**Task set**
**1)** From the semaphore thread, copy out everything from "So since boost" down to "Initialized as locked.".
**2)** According to the first reply in the semaphore thread, what two things can a semaphore easily be built from?

**Given passage**
C++0x has no semaphores? How to synchronize threads?

Is it true that C++0x will come without semaphores? There are already some questions on Stack Overflow regarding the use of semaphores. I use them (posix semaphores) all the time to let a thread wait for some event in another thread:
void thread0(...)
{
doSomething0();
event1.wait();
...
}
void thread1(...)
{
doSomething1();
event1.post();
...
}
If I would do that with a mutex:
void thread0(...)
{
doSomething0();
event1.lock(); event1.unlock();
...
}
void thread1(...)
{
event1.lock();
doSomethingth1();
event1.unlock();
...
}
Problem: It's ugly and it's not guaranteed that thread1 locks the mutex first (Given that the same thread should lock and unlock a mutex, you also can't lock event1 before thread0 and thread1 started).
So since boost doesn't have semaphores either, what is the simplest way to achieve the above?
You can easily build one from a mutex and a condition variable:
#include <mutex>
#include <condition_variable>
class semaphore {
std::mutex mutex_;
std::condition_variable condition_;
unsigned long count_ = 0; // Initialized as locked.
public:
void release() {
std::lock_guard<decltype(mutex_)> lock(mutex_);
++count_;
condition_.notify_one();
}
void acquire() {
std::unique_lock<decltype(mutex_)> lock(mutex_);
while(!count_) // Handle spurious wake-ups.
condition_.wait(lock);
--count_;
}
bool try_acquire() {
std::lock_guard<decltype(mutex_)> lock(mutex_);
if(count_) {
--count_;
return true;
}
return false;
}
};
Based on Maxim Yegorushkin's answer, I tried to make the example in C++11 style.
#include <mutex>
#include <condition_variable>
class Semaphore {
public:
Semaphore (int count_ = 0)
: count(count_) {}
inline void notify()
{
std::unique_lock<std::mutex> lock(mtx);
count++;
cv.notify_one();
}
inline void wait()
{
std::unique_lock<std::mutex> lock(mtx);
while(count == 0){
cv.wait(lock);
}
count--;
}
private:
std::mutex mtx;
std::condition_variable cv;
int count;
};
I decided to write the most robust/generic C++11 semaphore I could, in the style of the standard as much as I could (note using semaphore = ..., you normally would just use the name semaphore similar to normally using string not basic_string):
template <typename Mutex, typename CondVar>
class basic_semaphore {
public:
using native_handle_type = typename CondVar::native_handle_type;
explicit basic_semaphore(size_t count = 0);
basic_semaphore(const basic_semaphore&) = delete;
basic_semaphore(basic_semaphore&&) = delete;
basic_semaphore& operator=(const basic_semaphore&) = delete;
basic_semaphore& operator=(basic_semaphore&&) = delete;
void notify();
void wait();
bool try_wait();
template<class Rep, class Period>
bool wait_for(const std::chrono::duration<Rep, Period>& d);
template<class Clock, class Duration>
bool wait_until(const std::chrono::time_point<Clock, Duration>& t);
native_handle_type native_handle();
private:
Mutex mMutex;
CondVar mCv;
size_t mCount;
};
using semaphore = basic_semaphore<std::mutex, std::condition_variable>;
template <typename Mutex, typename CondVar>
basic_semaphore<Mutex, CondVar>::basic_semaphore(size_t count)

**Dataset entries**
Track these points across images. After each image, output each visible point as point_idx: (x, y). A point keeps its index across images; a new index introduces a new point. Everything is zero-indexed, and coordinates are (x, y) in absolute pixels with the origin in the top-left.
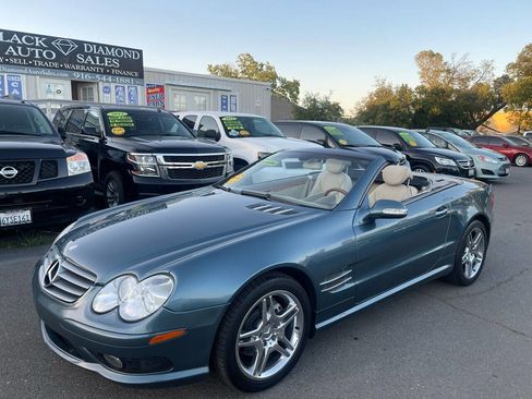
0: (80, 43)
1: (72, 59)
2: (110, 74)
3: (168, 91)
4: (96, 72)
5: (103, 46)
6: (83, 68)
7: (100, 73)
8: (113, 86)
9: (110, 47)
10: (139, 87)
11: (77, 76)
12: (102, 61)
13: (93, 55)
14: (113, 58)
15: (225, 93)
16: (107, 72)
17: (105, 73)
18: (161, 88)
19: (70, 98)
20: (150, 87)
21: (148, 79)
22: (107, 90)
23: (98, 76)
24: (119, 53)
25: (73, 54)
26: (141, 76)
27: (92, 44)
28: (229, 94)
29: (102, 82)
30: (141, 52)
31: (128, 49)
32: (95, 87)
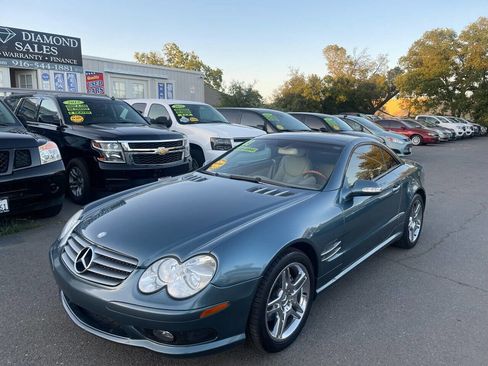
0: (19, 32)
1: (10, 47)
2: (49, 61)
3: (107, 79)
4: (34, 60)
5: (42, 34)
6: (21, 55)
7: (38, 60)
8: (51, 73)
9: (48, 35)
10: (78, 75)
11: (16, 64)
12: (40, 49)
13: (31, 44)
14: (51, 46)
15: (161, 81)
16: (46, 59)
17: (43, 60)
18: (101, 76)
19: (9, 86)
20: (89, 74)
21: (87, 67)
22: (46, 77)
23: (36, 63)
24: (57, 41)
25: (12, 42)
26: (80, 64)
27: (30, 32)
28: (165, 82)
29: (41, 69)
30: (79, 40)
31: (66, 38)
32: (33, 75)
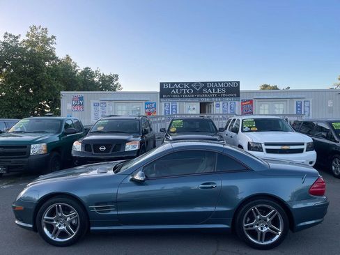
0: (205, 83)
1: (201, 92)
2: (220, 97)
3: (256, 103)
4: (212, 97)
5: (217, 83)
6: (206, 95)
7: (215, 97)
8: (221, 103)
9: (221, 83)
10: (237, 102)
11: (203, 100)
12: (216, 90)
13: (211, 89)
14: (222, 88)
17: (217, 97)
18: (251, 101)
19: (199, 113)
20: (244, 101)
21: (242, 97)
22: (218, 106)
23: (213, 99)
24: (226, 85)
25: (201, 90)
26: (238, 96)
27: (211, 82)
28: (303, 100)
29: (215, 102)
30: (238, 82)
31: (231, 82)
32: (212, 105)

**Answers to the exercises**
**1)**
So since boost doesn't have semaphores either, what is the simplest way to achieve the above?
You can easily build one from a mutex and a condition variable:
#include <mutex>
#include <condition_variable>
class semaphore {
std::mutex mutex_;
std::condition_variable condition_;
unsigned long count_ = 0; // Initialized as locked.

**2)** A mutex and a condition variable.